◆ Excerpted data
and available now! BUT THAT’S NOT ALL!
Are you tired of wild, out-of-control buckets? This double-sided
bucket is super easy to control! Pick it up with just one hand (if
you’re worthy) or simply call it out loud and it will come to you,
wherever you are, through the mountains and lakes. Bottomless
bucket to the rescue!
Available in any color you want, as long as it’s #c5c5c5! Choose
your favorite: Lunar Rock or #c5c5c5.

◆ Required action
Copy exactly. Include the line containing "bucket to the rescue!" and every later line through the end of the listing, and nothing else.

◆ Result of this exercise
bucket to the rescue!
Available in any color you want, as long as it’s #c5c5c5! Choose
your favorite: Lunar Rock or #c5c5c5.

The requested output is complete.